Echo the lines of the listing below exactly as they appear, from the line containing "county / district: Contra Costa" through the line containing "locality: Gihungwe km 30.", and nothing else.

═══

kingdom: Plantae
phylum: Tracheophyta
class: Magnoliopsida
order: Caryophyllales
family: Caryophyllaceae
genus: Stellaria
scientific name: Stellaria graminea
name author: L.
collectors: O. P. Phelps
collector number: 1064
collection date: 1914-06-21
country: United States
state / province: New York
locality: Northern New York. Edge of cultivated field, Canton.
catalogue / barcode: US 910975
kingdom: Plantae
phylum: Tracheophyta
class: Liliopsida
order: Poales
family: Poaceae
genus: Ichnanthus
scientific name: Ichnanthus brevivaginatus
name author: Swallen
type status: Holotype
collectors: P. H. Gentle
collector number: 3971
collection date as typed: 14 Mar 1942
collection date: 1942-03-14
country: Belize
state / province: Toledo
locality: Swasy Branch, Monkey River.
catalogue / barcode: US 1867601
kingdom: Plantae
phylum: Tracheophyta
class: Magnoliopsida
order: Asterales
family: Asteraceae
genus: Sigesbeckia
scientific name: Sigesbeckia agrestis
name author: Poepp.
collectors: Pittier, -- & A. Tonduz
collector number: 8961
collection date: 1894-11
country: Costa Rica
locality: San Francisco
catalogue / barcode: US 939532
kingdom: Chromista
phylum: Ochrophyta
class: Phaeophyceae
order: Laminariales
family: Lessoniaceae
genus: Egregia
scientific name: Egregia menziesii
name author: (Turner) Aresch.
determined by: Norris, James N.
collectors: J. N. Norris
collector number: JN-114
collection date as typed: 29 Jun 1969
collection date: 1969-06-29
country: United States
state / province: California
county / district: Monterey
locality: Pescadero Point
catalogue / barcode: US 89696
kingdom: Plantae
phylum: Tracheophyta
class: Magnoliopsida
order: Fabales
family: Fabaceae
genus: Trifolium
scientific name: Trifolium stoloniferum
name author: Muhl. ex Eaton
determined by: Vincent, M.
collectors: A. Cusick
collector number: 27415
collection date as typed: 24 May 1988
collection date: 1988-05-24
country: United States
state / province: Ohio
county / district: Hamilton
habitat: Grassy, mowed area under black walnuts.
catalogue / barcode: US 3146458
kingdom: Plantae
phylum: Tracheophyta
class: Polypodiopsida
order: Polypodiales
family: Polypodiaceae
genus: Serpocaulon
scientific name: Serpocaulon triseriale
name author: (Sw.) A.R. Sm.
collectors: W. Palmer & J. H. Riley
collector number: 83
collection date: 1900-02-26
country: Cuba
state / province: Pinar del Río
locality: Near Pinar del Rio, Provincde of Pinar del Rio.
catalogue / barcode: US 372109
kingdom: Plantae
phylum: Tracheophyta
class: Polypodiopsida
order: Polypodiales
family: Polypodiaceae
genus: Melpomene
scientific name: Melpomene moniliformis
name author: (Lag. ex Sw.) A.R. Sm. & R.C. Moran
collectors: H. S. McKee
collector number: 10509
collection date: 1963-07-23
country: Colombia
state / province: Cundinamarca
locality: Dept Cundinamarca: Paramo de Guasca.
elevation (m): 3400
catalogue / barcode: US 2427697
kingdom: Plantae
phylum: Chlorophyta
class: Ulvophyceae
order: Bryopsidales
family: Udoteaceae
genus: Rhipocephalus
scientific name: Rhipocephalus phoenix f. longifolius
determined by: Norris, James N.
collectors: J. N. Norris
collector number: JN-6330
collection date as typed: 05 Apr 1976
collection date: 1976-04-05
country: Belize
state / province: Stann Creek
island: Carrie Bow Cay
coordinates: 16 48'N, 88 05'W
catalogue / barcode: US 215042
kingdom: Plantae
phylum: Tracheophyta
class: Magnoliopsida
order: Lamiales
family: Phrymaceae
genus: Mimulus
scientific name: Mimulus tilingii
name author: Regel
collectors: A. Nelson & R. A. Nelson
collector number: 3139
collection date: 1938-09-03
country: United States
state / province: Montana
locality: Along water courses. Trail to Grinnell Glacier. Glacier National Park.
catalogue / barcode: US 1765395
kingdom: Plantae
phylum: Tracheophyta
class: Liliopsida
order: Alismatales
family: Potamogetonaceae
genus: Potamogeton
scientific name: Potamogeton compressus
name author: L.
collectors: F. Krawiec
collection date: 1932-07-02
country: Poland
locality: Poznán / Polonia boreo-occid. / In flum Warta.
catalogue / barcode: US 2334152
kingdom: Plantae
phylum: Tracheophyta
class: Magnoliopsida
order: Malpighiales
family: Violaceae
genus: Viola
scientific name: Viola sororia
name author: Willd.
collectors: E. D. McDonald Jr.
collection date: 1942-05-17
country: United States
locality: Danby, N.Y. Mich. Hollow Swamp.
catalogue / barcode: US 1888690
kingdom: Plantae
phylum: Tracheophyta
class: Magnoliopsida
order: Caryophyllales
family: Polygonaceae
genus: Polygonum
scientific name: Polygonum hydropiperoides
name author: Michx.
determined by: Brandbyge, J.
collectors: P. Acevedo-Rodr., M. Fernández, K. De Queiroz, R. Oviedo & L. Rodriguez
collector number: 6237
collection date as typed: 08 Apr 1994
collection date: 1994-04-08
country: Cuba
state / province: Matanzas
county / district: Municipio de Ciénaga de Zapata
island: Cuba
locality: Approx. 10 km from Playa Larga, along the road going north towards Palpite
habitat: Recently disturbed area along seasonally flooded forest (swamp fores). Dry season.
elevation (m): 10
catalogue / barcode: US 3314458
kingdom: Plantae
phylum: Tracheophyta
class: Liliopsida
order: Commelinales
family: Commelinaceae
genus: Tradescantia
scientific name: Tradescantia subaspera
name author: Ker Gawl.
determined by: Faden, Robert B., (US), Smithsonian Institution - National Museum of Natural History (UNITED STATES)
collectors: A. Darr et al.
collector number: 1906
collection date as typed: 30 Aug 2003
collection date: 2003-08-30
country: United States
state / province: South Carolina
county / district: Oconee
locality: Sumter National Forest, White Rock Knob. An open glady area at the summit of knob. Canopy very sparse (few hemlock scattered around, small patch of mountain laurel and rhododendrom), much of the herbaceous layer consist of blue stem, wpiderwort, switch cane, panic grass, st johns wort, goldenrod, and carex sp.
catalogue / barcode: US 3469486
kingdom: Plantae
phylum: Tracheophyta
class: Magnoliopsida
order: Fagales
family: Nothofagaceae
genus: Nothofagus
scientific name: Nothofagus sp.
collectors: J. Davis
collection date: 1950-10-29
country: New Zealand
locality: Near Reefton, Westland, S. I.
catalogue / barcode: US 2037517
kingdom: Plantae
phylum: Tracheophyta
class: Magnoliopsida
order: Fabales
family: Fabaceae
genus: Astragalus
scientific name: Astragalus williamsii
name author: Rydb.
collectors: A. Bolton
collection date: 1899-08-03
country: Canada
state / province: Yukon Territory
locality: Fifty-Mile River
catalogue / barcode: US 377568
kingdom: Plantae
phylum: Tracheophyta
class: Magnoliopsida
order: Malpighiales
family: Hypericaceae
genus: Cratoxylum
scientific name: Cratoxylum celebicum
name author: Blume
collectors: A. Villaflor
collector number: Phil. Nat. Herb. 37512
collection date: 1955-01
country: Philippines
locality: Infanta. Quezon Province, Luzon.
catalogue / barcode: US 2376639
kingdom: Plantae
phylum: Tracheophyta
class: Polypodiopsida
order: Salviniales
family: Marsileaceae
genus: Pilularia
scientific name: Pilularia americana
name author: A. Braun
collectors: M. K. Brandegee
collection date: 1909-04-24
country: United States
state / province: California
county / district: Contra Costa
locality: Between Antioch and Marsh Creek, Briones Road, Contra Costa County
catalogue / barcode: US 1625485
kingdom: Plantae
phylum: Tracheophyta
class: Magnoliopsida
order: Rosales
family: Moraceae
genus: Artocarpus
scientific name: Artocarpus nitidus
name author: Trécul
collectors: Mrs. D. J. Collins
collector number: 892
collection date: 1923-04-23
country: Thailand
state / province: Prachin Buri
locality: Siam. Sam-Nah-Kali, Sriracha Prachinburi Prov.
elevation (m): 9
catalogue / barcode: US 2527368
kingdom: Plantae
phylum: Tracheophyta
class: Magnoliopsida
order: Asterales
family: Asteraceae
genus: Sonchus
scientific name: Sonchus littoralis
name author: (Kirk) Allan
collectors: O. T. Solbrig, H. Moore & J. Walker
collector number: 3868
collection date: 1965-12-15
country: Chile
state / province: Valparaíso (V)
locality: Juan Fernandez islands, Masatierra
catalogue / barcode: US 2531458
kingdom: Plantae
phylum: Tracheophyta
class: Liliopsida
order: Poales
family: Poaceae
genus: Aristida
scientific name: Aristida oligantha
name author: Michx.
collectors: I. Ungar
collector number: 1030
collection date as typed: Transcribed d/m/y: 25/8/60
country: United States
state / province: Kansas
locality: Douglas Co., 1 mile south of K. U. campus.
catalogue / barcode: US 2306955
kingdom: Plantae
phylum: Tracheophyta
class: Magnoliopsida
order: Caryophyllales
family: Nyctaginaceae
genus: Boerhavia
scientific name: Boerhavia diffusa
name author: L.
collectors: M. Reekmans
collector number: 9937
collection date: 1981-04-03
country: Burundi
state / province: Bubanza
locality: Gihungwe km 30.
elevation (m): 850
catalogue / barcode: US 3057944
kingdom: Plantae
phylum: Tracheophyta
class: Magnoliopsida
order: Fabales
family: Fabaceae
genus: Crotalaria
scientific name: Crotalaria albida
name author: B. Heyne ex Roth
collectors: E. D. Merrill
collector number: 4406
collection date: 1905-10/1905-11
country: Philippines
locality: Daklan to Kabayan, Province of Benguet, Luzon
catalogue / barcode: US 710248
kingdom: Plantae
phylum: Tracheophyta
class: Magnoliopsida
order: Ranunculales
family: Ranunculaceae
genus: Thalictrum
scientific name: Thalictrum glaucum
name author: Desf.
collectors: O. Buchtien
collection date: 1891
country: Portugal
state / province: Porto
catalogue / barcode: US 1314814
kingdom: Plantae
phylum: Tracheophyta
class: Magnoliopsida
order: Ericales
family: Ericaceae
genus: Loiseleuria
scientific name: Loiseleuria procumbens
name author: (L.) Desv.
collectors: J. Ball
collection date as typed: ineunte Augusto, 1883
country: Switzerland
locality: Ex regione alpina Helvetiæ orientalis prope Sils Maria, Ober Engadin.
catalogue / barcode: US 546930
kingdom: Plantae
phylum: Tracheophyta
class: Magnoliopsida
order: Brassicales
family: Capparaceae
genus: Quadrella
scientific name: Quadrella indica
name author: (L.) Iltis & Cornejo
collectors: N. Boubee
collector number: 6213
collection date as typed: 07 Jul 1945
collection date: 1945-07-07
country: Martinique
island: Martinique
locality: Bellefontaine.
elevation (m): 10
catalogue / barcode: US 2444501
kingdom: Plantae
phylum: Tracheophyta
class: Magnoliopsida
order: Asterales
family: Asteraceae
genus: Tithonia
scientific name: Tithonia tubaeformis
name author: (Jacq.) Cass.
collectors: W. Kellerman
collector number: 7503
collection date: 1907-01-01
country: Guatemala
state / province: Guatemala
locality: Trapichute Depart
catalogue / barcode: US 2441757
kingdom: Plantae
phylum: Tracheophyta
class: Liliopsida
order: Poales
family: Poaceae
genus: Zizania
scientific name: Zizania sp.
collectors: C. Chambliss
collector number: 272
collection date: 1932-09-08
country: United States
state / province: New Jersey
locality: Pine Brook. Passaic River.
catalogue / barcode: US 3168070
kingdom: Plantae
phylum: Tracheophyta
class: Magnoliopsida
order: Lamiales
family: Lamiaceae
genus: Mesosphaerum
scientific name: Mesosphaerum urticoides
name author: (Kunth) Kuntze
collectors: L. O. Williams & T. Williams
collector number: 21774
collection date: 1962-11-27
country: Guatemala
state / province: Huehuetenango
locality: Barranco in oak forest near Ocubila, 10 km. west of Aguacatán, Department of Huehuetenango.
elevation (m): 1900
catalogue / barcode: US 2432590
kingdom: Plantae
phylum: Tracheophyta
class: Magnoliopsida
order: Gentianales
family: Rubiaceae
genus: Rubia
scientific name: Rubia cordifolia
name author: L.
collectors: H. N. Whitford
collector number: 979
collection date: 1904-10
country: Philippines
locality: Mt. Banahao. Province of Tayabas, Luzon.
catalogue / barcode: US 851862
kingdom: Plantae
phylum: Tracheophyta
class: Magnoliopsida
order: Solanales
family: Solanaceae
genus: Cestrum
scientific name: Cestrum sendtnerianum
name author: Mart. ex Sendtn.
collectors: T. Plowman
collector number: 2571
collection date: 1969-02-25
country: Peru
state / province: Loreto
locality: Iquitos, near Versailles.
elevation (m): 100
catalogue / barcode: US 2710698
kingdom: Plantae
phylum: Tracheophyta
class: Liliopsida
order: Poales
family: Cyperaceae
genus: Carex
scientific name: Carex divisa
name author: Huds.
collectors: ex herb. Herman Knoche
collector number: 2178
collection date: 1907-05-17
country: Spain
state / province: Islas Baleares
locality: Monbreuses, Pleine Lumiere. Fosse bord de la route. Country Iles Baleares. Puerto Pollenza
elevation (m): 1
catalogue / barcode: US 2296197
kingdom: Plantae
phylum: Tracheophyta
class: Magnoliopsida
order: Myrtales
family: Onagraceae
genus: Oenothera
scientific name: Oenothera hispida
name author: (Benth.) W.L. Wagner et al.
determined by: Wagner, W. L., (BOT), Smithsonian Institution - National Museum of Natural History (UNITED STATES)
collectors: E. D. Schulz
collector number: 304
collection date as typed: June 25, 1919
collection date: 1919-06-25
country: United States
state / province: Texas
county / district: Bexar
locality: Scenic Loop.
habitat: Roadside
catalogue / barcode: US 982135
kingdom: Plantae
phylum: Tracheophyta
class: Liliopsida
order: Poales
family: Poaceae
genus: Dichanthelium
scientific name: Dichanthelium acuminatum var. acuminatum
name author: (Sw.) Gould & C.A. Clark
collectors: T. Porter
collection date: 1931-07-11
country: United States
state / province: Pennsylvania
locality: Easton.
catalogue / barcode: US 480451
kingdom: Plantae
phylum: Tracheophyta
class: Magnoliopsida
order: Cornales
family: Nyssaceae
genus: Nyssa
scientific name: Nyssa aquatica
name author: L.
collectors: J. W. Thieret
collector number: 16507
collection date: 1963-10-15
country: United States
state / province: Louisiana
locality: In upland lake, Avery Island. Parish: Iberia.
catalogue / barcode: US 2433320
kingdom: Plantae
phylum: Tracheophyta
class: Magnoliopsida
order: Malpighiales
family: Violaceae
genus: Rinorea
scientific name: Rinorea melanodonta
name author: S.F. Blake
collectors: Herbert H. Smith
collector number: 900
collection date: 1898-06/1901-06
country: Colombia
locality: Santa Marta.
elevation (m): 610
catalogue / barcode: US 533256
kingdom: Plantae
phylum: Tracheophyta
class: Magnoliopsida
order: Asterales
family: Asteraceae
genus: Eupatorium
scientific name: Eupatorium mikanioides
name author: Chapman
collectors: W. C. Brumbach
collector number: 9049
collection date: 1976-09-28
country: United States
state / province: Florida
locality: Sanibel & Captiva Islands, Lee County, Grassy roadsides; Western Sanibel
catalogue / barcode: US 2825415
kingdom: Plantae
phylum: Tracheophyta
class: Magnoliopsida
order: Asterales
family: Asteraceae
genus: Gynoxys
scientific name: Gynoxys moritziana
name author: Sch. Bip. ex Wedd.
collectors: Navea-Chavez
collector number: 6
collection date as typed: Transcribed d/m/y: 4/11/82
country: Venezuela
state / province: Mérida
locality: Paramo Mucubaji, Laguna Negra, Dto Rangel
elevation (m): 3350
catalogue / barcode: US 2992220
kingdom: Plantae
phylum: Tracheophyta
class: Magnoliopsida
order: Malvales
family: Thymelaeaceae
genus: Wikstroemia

═══

WRITTEN SOLUTION.
county / district: Contra Costa
locality: Between Antioch and Marsh Creek, Briones Road, Contra Costa County
catalogue / barcode: US 1625485
kingdom: Plantae
phylum: Tracheophyta
class: Magnoliopsida
order: Rosales
family: Moraceae
genus: Artocarpus
scientific name: Artocarpus nitidus
name author: Trécul
collectors: Mrs. D. J. Collins
collector number: 892
collection date: 1923-04-23
country: Thailand
state / province: Prachin Buri
locality: Siam. Sam-Nah-Kali, Sriracha Prachinburi Prov.
elevation (m): 9
catalogue / barcode: US 2527368
kingdom: Plantae
phylum: Tracheophyta
class: Magnoliopsida
order: Asterales
family: Asteraceae
genus: Sonchus
scientific name: Sonchus littoralis
name author: (Kirk) Allan
collectors: O. T. Solbrig, H. Moore & J. Walker
collector number: 3868
collection date: 1965-12-15
country: Chile
state / province: Valparaíso (V)
locality: Juan Fernandez islands, Masatierra
catalogue / barcode: US 2531458
kingdom: Plantae
phylum: Tracheophyta
class: Liliopsida
order: Poales
family: Poaceae
genus: Aristida
scientific name: Aristida oligantha
name author: Michx.
collectors: I. Ungar
collector number: 1030
collection date as typed: Transcribed d/m/y: 25/8/60
country: United States
state / province: Kansas
locality: Douglas Co., 1 mile south of K. U. campus.
catalogue / barcode: US 2306955
kingdom: Plantae
phylum: Tracheophyta
class: Magnoliopsida
order: Caryophyllales
family: Nyctaginaceae
genus: Boerhavia
scientific name: Boerhavia diffusa
name author: L.
collectors: M. Reekmans
collector number: 9937
collection date: 1981-04-03
country: Burundi
state / province: Bubanza
locality: Gihungwe km 30.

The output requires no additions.